§ Problem description:
Your task is to write out the full listing once more, exactly.

§ Data to process:

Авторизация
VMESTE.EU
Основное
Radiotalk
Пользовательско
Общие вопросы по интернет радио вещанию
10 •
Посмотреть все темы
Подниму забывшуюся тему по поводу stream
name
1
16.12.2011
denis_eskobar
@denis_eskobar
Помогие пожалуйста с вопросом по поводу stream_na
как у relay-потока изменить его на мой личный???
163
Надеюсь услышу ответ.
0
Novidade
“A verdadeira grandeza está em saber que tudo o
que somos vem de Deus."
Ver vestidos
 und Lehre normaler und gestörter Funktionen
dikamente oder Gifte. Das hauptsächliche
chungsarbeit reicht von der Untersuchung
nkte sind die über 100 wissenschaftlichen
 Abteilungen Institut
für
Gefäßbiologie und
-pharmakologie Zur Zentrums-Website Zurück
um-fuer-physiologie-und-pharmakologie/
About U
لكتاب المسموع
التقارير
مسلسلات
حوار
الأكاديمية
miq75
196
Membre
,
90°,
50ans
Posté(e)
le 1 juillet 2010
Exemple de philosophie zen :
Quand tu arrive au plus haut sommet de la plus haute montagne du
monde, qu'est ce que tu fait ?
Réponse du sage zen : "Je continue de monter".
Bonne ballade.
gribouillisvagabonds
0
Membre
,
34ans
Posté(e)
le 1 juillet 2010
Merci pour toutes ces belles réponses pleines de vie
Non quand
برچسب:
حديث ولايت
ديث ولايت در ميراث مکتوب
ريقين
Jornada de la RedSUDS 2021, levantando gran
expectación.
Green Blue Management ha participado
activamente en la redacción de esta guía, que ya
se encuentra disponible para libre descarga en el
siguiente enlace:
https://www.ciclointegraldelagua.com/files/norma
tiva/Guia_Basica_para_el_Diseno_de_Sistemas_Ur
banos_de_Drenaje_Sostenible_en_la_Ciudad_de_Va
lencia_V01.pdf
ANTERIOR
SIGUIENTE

§ Response area:
Авторизация
VMESTE.EU
Основное
Radiotalk
Пользовательско
Общие вопросы по интернет радио вещанию
10 •
Посмотреть все темы
Подниму забывшуюся тему по поводу stream
name
1
16.12.2011
denis_eskobar
@denis_eskobar
Помогие пожалуйста с вопросом по поводу stream_na
как у relay-потока изменить его на мой личный???
163
Надеюсь услышу ответ.
0
Novidade
“A verdadeira grandeza está em saber que tudo o
que somos vem de Deus."
Ver vestidos
 und Lehre normaler und gestörter Funktionen
dikamente oder Gifte. Das hauptsächliche
chungsarbeit reicht von der Untersuchung
nkte sind die über 100 wissenschaftlichen
 Abteilungen Institut
für
Gefäßbiologie und
-pharmakologie Zur Zentrums-Website Zurück
um-fuer-physiologie-und-pharmakologie/
About U
لكتاب المسموع
التقارير
مسلسلات
حوار
الأكاديمية
miq75
196
Membre
,
90°,
50ans
Posté(e)
le 1 juillet 2010
Exemple de philosophie zen :
Quand tu arrive au plus haut sommet de la plus haute montagne du
monde, qu'est ce que tu fait ?
Réponse du sage zen : "Je continue de monter".
Bonne ballade.
gribouillisvagabonds
0
Membre
,
34ans
Posté(e)
le 1 juillet 2010
Merci pour toutes ces belles réponses pleines de vie
Non quand
برچسب:
حديث ولايت
ديث ولايت در ميراث مکتوب
ريقين
Jornada de la RedSUDS 2021, levantando gran
expectación.
Green Blue Management ha participado
activamente en la redacción de esta guía, que ya
se encuentra disponible para libre descarga en el
siguiente enlace:
https://www.ciclointegraldelagua.com/files/norma
tiva/Guia_Basica_para_el_Diseno_de_Sistemas_Ur
banos_de_Drenaje_Sostenible_en_la_Ciudad_de_Va
lencia_V01.pdf
ANTERIOR
SIGUIENTE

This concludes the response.